If you really want to go about this, you could make the assumption that the covariance in the estimators is positively correlated (which I think is very likely), and then you can construct an upper bound on the variance. Depending on precisely what claims you want to make, I would think you could have a hypothesis testing procedure that controls Type 1 error, even if it is conservative.
I'm sure you already know about this, but I usually recommend betta_random
for folks who have longitudinal data.
I hope that helps! I'm going to close this issue since it is not a breakaway
, but will do my best to answer more questions if you have them.
Cheers,
Amy
Thanks for taking the time to explain this, even though it was mainly outside of betta's domain. I think I understand your approach, and as you said that does sound a lot more complicated than its worth, given that a much simpler approach is right in front of us. Also, I tried re-running the code I posted with a few other random seeds and it seems like I may have just gotten unlucky with that particular random subset, because in almost all the other variations the results of the two models perfectly agree! So I feel better about that now too. No further questions for now :)
Hi breakway team,
I have a question regarding extending the use of
betta
example data: 2 groups of patients (healthy, disease), that have been sampled at 2 time points (1 and 2) I am wondering if its possible to:
a) test whether a change in richness has occurred in each group separately compared to 0. So, delta richness=richness at time point 2 - richness at time point 1; and compare each groups' average to 0 a.k.a no change.
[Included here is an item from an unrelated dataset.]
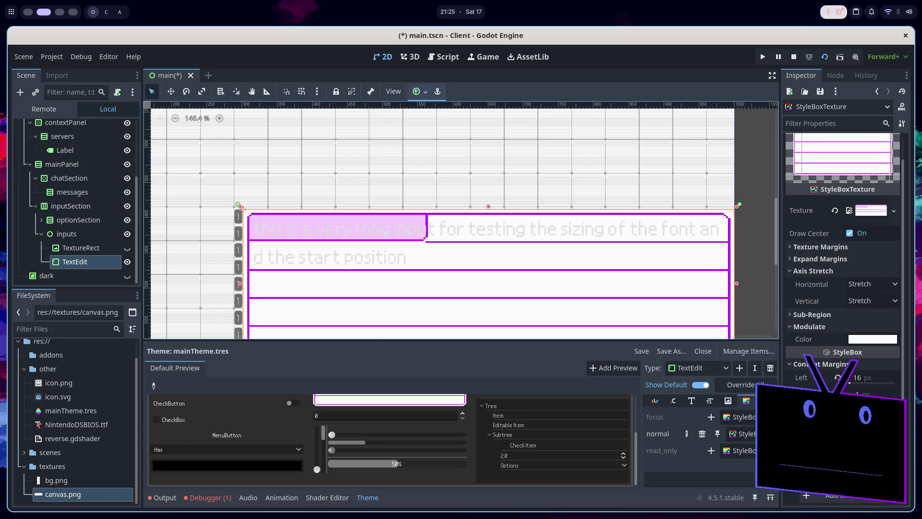
pyautogui.click(709, 400)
b) Whether the magnitude of change is different between groups, so again using delta richness values but this time compare across groups instead of zero.
Currently I just use the estimates and run tests on them without accounting for their errors.
Is there a sensible way of doing this using betta so that the errors are utilized?
Thanks again for this awesome package!